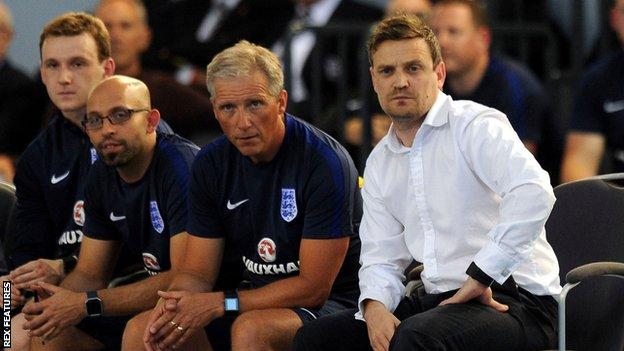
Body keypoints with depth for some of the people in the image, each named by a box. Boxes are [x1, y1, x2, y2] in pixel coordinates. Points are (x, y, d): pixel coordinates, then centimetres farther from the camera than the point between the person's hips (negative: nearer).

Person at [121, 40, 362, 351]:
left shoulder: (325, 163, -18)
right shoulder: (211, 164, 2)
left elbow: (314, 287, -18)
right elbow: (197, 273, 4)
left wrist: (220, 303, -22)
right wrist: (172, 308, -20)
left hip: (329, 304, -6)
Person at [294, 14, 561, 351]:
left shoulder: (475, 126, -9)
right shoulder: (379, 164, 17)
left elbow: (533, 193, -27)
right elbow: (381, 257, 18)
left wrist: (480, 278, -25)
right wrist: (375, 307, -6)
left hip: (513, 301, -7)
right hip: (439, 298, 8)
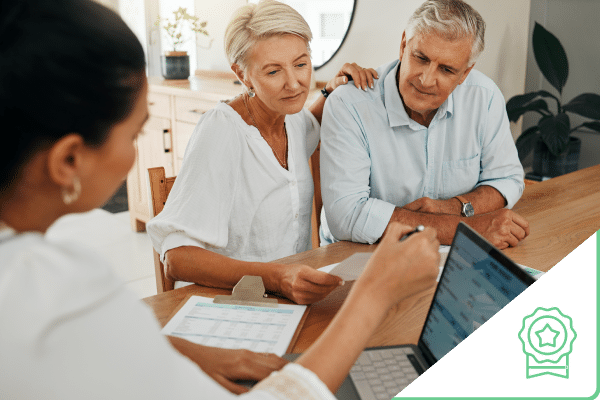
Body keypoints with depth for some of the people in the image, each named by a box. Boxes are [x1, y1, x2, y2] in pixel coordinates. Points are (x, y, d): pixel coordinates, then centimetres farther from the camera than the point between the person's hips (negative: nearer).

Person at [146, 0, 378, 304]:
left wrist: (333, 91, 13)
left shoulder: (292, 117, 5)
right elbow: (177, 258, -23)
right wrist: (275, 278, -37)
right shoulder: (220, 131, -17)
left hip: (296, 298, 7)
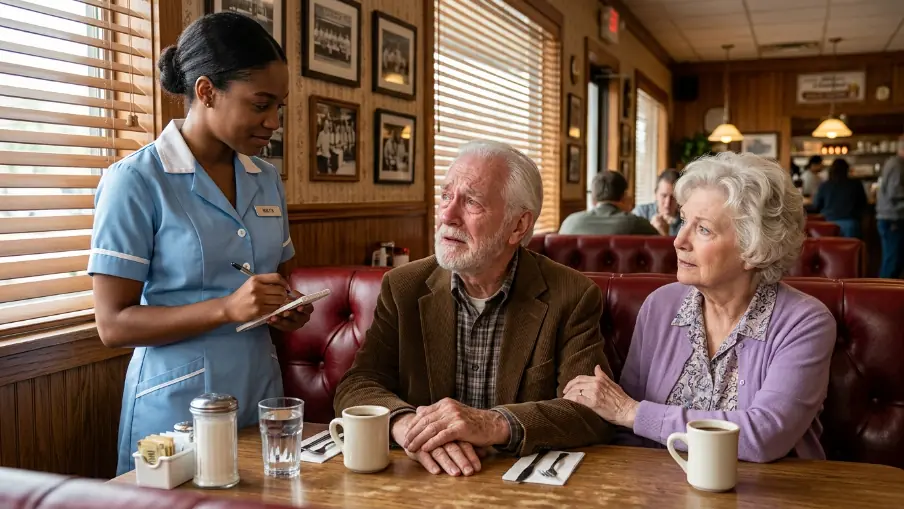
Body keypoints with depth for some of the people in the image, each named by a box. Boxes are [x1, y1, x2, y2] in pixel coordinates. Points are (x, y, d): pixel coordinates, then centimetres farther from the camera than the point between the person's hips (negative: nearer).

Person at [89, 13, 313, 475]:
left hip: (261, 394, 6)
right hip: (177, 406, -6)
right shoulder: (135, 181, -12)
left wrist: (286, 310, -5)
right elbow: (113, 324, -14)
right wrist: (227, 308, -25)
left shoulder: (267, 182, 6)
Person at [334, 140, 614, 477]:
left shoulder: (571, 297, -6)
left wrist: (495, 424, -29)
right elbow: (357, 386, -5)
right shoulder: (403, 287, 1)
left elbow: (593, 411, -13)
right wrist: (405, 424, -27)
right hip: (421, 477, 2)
---
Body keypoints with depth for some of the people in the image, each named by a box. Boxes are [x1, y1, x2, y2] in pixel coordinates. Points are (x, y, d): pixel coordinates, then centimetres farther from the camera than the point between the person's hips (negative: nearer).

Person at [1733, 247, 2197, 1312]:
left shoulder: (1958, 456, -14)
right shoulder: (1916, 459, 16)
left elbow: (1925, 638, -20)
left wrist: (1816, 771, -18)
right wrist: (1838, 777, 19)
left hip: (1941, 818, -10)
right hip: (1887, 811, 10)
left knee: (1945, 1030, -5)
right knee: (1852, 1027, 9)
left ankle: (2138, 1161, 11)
---
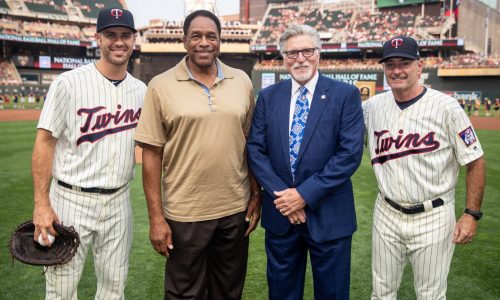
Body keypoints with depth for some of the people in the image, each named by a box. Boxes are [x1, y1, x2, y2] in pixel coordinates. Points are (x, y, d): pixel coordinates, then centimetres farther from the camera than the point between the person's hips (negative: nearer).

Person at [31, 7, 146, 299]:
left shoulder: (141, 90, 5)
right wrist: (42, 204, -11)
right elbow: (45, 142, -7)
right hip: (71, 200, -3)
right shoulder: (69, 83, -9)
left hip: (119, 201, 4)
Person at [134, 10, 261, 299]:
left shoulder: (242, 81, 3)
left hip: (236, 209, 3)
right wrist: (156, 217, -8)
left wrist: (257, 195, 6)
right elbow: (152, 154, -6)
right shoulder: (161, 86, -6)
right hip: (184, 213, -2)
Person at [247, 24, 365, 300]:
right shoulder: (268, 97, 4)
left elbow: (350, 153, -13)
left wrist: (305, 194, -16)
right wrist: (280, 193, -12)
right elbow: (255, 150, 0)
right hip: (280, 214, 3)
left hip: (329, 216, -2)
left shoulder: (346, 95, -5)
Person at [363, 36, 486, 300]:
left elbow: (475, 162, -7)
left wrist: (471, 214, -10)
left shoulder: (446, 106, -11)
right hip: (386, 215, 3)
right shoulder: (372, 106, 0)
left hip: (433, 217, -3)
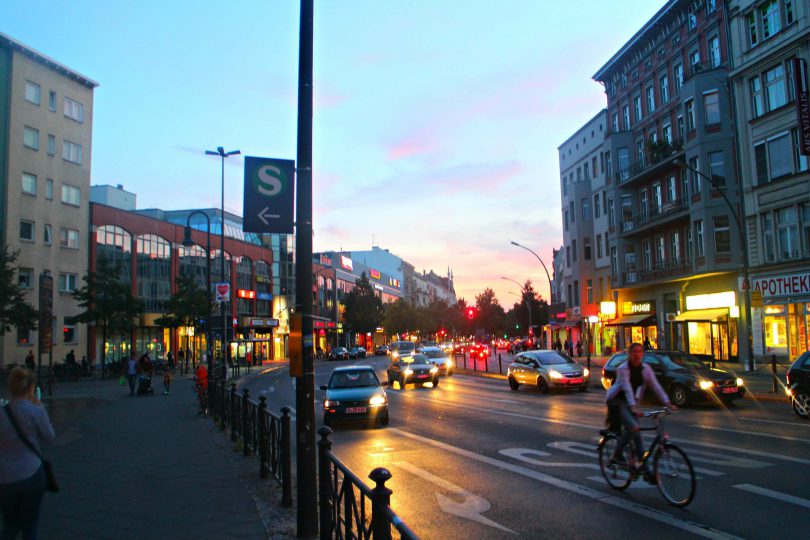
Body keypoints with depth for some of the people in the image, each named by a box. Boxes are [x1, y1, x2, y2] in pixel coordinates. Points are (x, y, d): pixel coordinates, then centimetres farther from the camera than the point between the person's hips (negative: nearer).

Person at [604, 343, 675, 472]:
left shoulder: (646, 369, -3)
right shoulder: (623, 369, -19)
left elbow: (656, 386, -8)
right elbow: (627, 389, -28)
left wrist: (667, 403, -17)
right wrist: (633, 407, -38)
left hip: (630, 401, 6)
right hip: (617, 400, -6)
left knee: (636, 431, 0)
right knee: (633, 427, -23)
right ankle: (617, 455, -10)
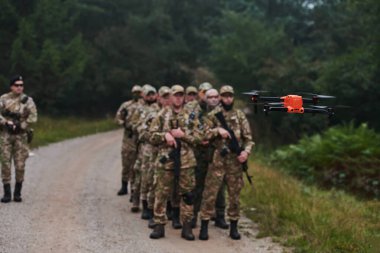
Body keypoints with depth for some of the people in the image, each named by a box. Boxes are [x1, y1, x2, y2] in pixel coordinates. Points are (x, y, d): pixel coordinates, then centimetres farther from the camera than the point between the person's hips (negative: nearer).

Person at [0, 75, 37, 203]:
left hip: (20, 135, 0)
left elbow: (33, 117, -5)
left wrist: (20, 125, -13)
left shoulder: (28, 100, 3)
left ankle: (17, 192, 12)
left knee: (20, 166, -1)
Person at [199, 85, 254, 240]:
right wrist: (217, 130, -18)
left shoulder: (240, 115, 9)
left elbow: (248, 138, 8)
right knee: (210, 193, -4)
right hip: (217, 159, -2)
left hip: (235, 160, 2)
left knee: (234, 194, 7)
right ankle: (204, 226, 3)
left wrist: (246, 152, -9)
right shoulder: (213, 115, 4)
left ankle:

## WHAT THIS TASK INVOLVES
If a line in the records includes the string "ankle", copy it.

## TASK ANSWER
left ankle: (2138, 1161, 11)
right ankle: (617, 455, -10)
left ankle: (17, 192, 12)
right ankle: (204, 226, 3)
left ankle:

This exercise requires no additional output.